EXERCISE TASKS:
• a. Revise the passage on the F-35 purchase, starting with "Perhaps we could" and going on through "and receive answers?", so that "drones" is replaced by "unmanned planes".
• b. Copy the entries word for word, starting with their first line and going on through the line with "(B) rotated upward".

EXTRACTED TEXT:
Who knows – has anybody even explained? – why we need the new plane, or how many we really need?
Israel already enjoys vast air superiority over our neighbors. Our planes can effectively deal with ground-based threats (remember, the F-35 is primarily an attack plane).
We are world-class with everything to do with unmanned aircraft.
Perhaps we could make due with a few more drones, that would be cheaper to run, and wouldn't require pilot training or endanger pilot's lives.
Many people say the F-35 is the last manned fighter plane that technologically developed countries will use. Do we really need 100 of them?
And how is the decision being taken- why is there no opportunity for the public, that will pay a heavy price for the planes, to ask questions and receive answers?
In order to give a bitter-ironic twist to the whole story, the whole story comes to light the same week in which the air force staged a huge operation, including sonic booms over Gaza.
Without discussing the morality or benefit of this action, we should take note of the gap between the costs of the Israeli security projects as compared to the use they have in times of war.

[Spatial grounding data]
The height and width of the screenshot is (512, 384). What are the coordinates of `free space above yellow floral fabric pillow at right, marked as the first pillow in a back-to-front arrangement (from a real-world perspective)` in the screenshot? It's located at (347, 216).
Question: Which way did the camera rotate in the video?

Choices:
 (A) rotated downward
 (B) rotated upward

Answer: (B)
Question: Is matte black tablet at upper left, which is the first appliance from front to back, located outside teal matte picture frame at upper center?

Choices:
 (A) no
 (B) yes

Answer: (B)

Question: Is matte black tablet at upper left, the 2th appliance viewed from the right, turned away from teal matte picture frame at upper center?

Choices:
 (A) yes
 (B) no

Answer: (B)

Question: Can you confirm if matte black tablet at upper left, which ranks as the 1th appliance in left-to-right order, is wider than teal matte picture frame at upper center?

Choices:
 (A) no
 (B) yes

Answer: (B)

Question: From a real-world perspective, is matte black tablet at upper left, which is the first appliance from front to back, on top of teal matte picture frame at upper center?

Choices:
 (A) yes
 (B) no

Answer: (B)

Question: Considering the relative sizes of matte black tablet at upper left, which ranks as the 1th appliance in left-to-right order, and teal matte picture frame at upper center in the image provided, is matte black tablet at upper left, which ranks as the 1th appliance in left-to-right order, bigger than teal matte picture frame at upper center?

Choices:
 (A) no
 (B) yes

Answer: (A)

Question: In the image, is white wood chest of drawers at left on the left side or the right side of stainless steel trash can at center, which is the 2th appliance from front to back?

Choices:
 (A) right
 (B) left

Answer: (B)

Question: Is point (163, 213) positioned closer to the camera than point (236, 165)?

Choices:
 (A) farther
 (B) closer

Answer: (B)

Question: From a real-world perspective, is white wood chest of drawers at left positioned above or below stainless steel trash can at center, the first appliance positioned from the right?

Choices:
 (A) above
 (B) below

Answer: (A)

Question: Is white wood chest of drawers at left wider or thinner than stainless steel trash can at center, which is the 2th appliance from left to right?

PER-TASK OUTPUTS:
• a.
Perhaps we could make due with a few more unmanned planes, that would be cheaper to run, and wouldn't require pilot training or endanger pilot's lives.
Many people say the F-35 is the last manned fighter plane that technologically developed countries will use. Do we really need 100 of them?
And how is the decision being taken- why is there no opportunity for the public, that will pay a heavy price for the planes, to ask questions and receive answers?

• b.
The height and width of the screenshot is (512, 384). What are the coordinates of `free space above yellow floral fabric pillow at right, marked as the first pillow in a back-to-front arrangement (from a real-world perspective)` in the screenshot? It's located at (347, 216).
Question: Which way did the camera rotate in the video?

Choices:
 (A) rotated downward
 (B) rotated upward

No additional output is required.